Killing Me Softly

Much of the entertainment of these sites is derived from the almost—but not quite—humanness of the animals, the way they flash what Ms. Frost calls “Princess Di eyes” to the camera: “When their heads are down but their eyes are looking up, like, ‘I know I’m being cute.’” In some of these images, according to Mark Dery, a cultural critic who teaches in the journalism department at N.Y.U., “the animal becomes an adorable simulacrum of the human, inherently funny for its pitiable inability to convincingly counterfeit human appearance and behavior—is anything funnier than a chimp in a business suit, smoking a cigar?—yet just far enough away from the human to hold up a hairy mirror to our own animal natures, the repressed beast within.”

This is where the LOLcats come in. While Cuteoverload’s images are bare—sometimes there’s a small annotation within the frame to draw attention to a detail—LOLcats feature an editorial overlay of fractured language on images of hapless animals attempting things like reading books or wearing clothes. An image of a kitten being bathed in a kitchen sink has the caption “u has betraid my tiny trust”; another shows a cat in a tutu with the words “I will kill u. Kill u till u dy frum it.” Some enjoy the cheap gags at LOLcats. But others, like Mr. Gottlieb (who says he likes LOLcats), see these images as mocking animals, and also people, via the animals. “Sometimes it seems like it’s a proxy for making fun of retarded people,” he says.

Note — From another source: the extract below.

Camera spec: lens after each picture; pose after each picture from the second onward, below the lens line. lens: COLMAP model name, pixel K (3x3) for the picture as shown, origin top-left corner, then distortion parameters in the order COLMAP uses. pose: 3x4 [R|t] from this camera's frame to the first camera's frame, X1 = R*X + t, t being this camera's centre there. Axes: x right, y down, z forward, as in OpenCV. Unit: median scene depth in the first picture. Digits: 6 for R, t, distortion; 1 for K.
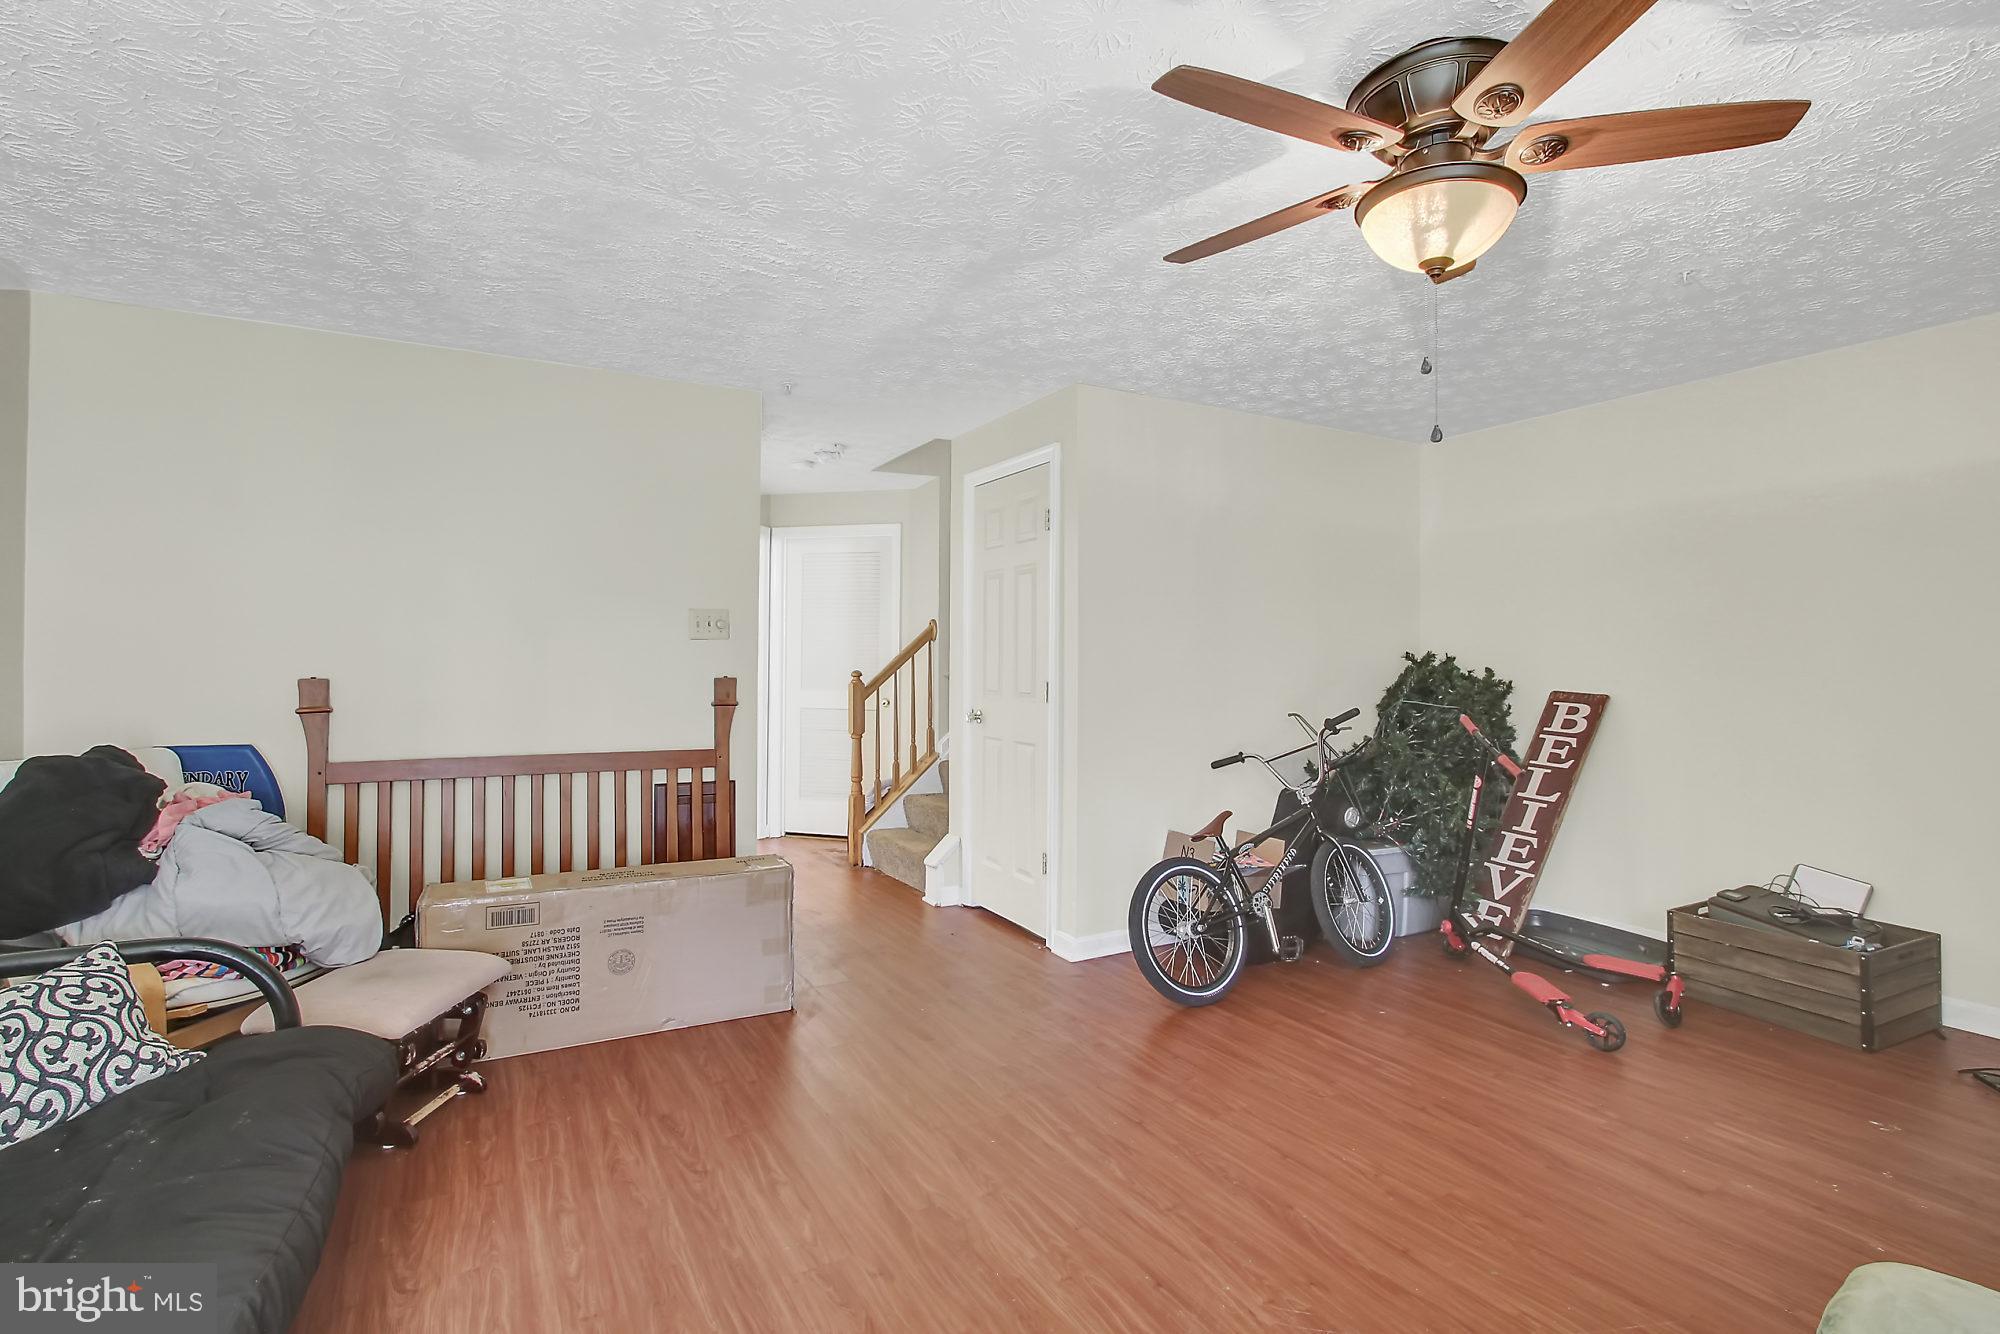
lens RADIAL K [[941.2, 0, 1008.7], [0, 941.2, 658.5], [0, 0, 1]] dist [-0.015270, 0.002242]
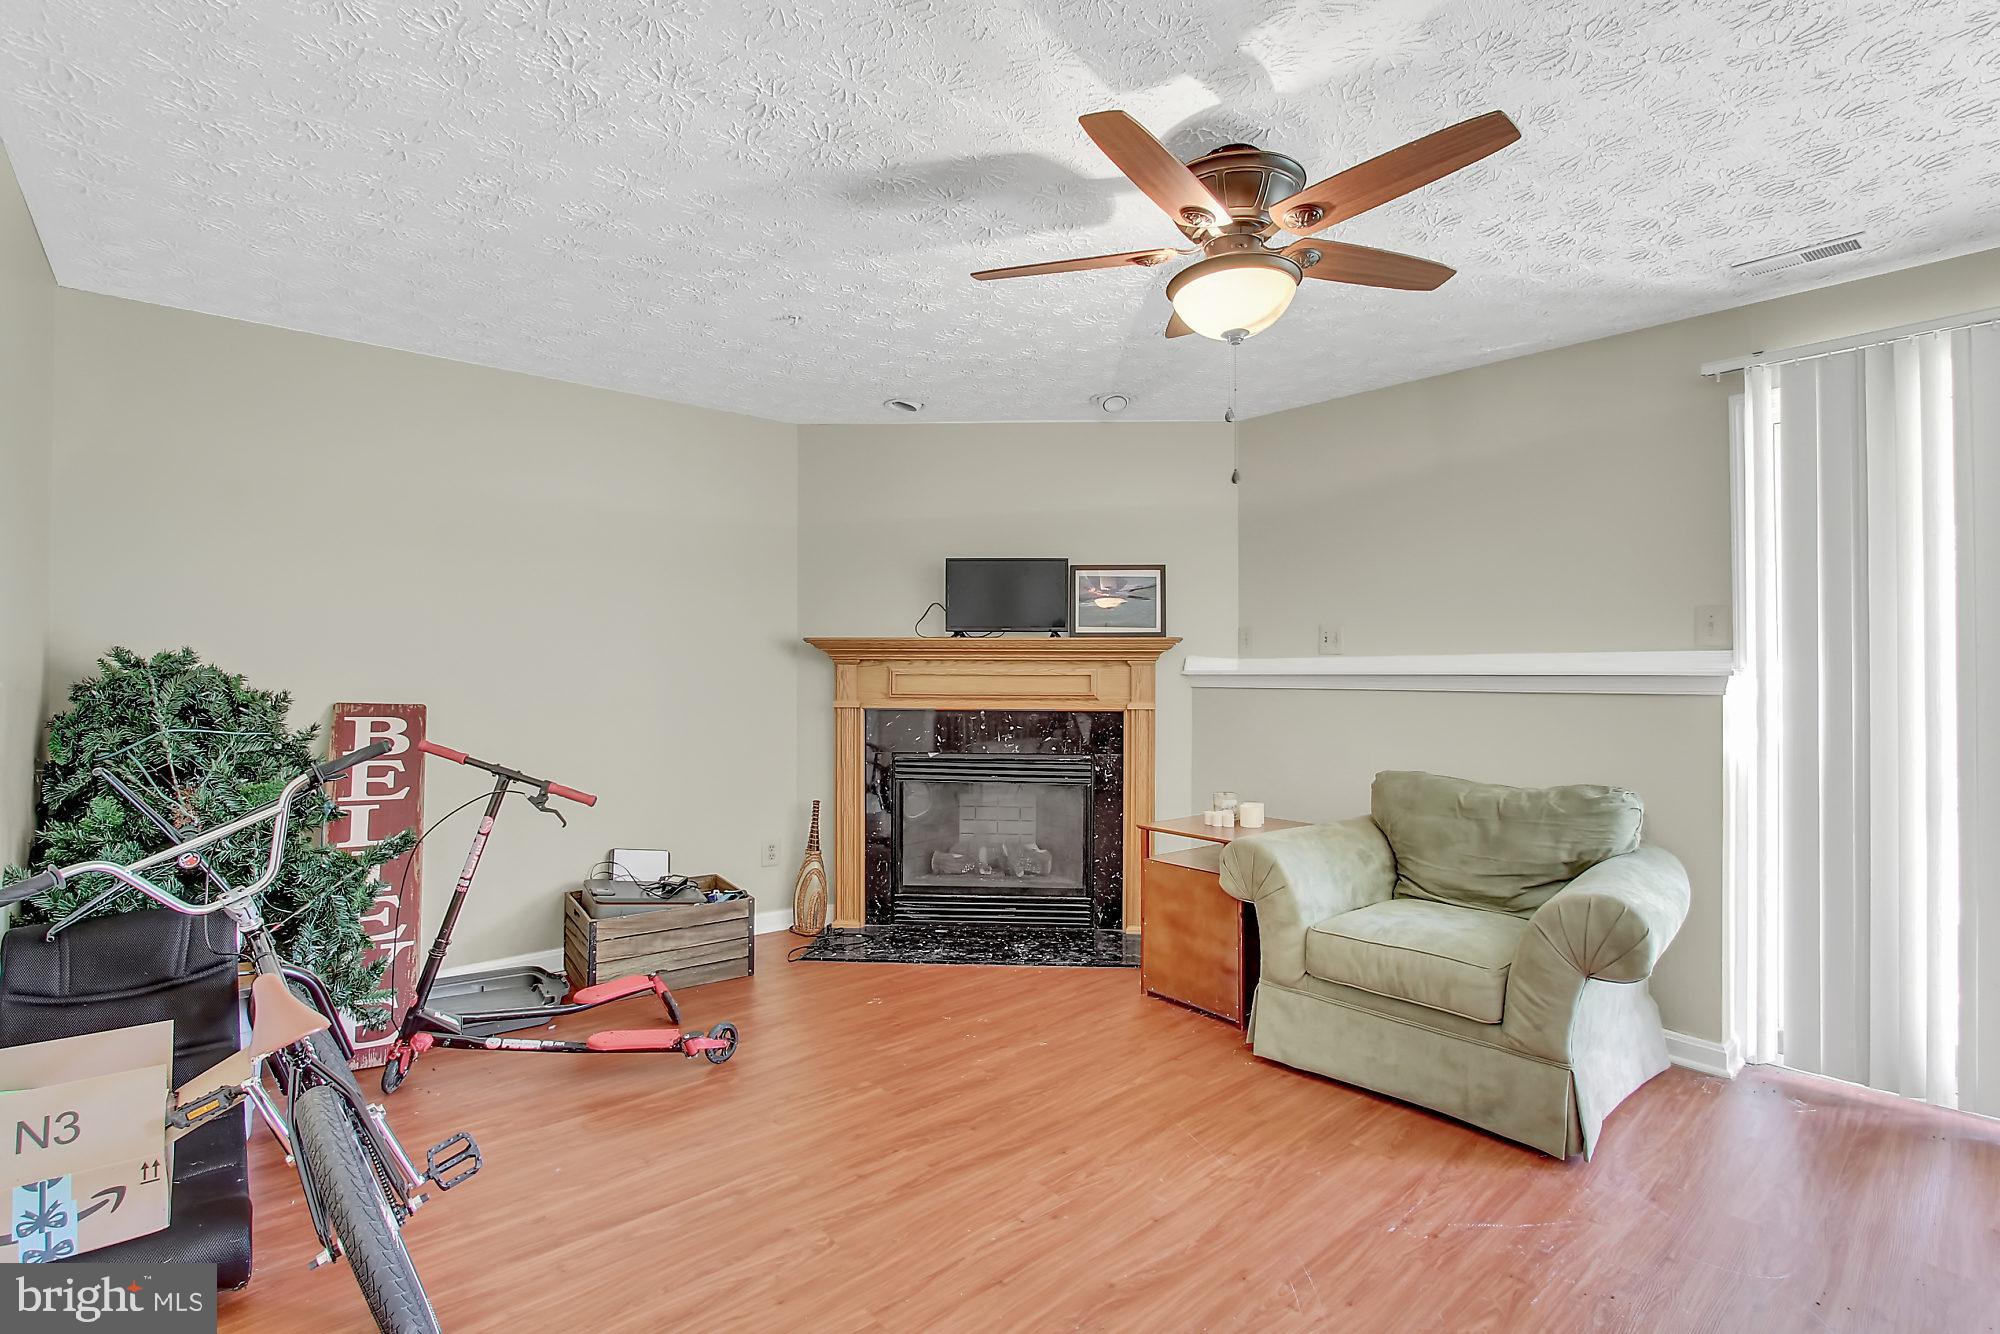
lens RADIAL K [[941.2, 0, 1008.7], [0, 941.2, 658.5], [0, 0, 1]] dist [-0.015270, 0.002242]
pose [[-0.203506, 0.003667, 0.979067, -0.287077], [-0.011034, 0.999921, -0.006039, -0.002736], [-0.979011, -0.012032, -0.203450, 0.663640]]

Sites that traffic in cuteness are open and to a certain degree guileless, whereas so much of the humor of LOLcats is cliquish (so many nerd jokes!) and condescending to a degree that makes some people want to say, I Don’t Want to Haz This Trend, Okaibai!

 

POPULAR THOUGH IT IS, much online cuteness is still consumed with the sort of furtive oh-how-did-I-accidentally-find-this-again denial usually associated with online porn. That may be because looking at cute images isn’t too far off from looking at erotic ones. According to a 2006 New York Times story by Natalie Angier, “Studies suggest that cute images stimulate the same pleasure centers of the brain aroused by sex, a good meal or psychoactive drugs like cocaine.”

Several people who spoke to The Observer about cuteness used words like “obsession.” To hear them describe their favorite clips or photos of animals, they sound like people talking about particularly intense dreams or drug trips where the details of the story blur and what’s left is a kind of hypnopompic reverie full of kittens. And monkeys. And chickens.

And like pornography, repeated exposure to cuteness seems to inure viewers to its power, driving them to seek out increasingly exotic, esoteric images like interspecies videos in which a dog nurses kittens or bunnies (BBC), or, in one amazing instance, tiger cubs (National Geographic). Nikki Columbus, an arts e
ditor and writer, briefly ran her own site devoted to interspecies friendships because they’re “just so bizarre. But happy bizarre. It’s not like looking at some sad story.”

But many of the interspecies images are tinged with sadness, like those of kittens who’ve lost their mothers and so resort to suckling from dogs. Ms. Frost said that when she posts those kinds of things, “it seems to drive people absolutely crazy. Not only is it not the same species of animal, but it’s that extra step of that other animal [being] completely outside of the animal’s species, and they take that extra caring, nurturing step. … It’s just over the top.” If only humans could be so kind!

After you’ve seen a dog nurse a cat or duck feeding fish, the only place to go is up. Stacking animals—a cat on the back of a dog with a mouse on its back, as seen in a YouTube video that’s been viewed over two million times—is, in the words of one viewer, “the new hard-core.”

“Stacked!” Ms. Frost marveled. “How can you get any cuter than that?”

Mark Frauenfelder, an editor of boingboing, a site that tracks Internet memes with the attentiveness of a day trader, wonders if the LOLcatting and stacking actually portend a coming cuteness bust. “The Internet audience likes to jump from one fad to another quickly. You can’t predict what will hit next, but you can tell when the trend is starting to peak, when they have to start raising the bar. Putting other animals on top of animals or adding captions and LOLcats language and things like that means the pure joyfulness of the original stuff is not good enough anymore. It’s about to crash, and they’ll move onto something else. I have no idea what that will be.”

That may be bad news for Ms. Frost and her Merry Band of Snorglers, since Cuteoverload has a calendar coming out this summer and other offline projects in the works.

Hopefully, the twitchy zeitgeist of the Internet won’t move on by then. But for anyone still uncomfortable admitting their admiration for her work, Ms. Frost wants you to know one thing: “There’s no shame in kittens. It’s better than porn for sure.”

“Oh, well, I guess I should say that for myself,” she added. “Some 45-year-old guy might not agree.”